How exactly does blood type personality theory work? According to Nomi's book, the ABO blood type determines personality, temperament, and compatibility with other people. Specific blood types are characterized by representative traits that can be used to distinguish between different individuals.
While the popularity of blood type personality theory has faded somewhat in recent years , women's magazines in many Asian countries continue to extol the virtues of blood typing (including which blood types are most romantically compatible). Japanese matchmaking services often request information on a client's blood type as part of the process of finding compatible partners. Daytime television shows offer "blood horoscopes" and even Facebook pages in many Asian countries routinely include blood type information as part of the user profile. Anime and manga authors often include information on the blood types of their different characters while video game players are allowed the option of choosing the blood type of the characters they create.
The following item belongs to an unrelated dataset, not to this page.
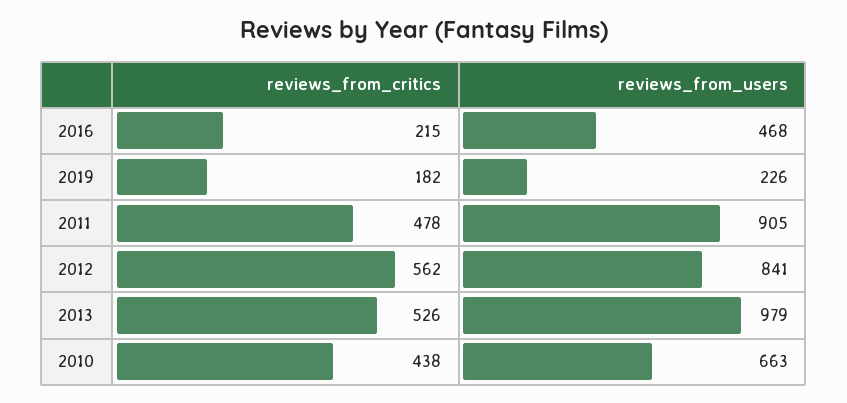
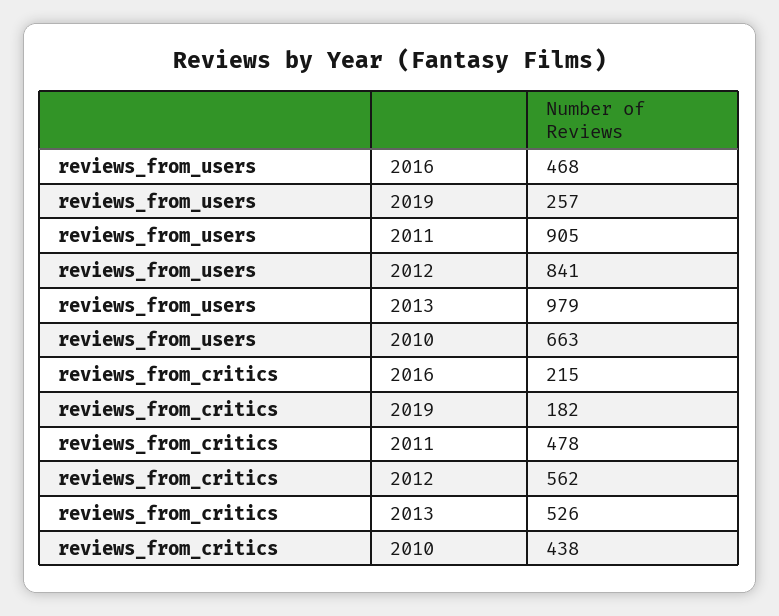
reviews_from_users, 2019: 226 -> 257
Japanese entrepreneurs have been quick to cash in on the trend by offering products ranging from chewing gum to bath salts, supposedly tailored to individual blood types. Even Japanese Prime Minister Taro Aso insisted on listing his blood type on his official web page (not that it saved him from defeat in the 2009 election).
While use of blood type personality theory seems harmless enough, there is definitely a darker side. A new term, burahara, has arisen in recent years to describe the harassment that those with the "wrong" blood type may experience (burahara is derived from the Japanese words for "blood" and "harassment"). Since Type B individuals are seen as unpredictably and unreliable, employers have refused to hire qualified applicants with the "wrong" blood type. Information on blood type remains a standard question in job interviews despite efforts by Japan's Health, Welfare, and Labor Ministry to curb the practice. Children in some kindergartens are grouped according to blood type and cases of childhood bullying relating to blood type have been reported. During the 2008 Beijing Olympics, Japan's women's softball team had their training schedule adjusted according to the blood type of each member of the team (the fact that they won a gold medal did little to discourage blood-type enthusiasts).
Despite efforts by Asian psychologists to educate the public about the "sham science" surrounding blood-type personality theory, its popularity and the continuing sale of books with titles such as "Instruction Manual for People with Type B Blood" means that the fad will likely continue. At least until the next fad kicks in.
Oh, and for the record? I'm Type O (you all know what that means).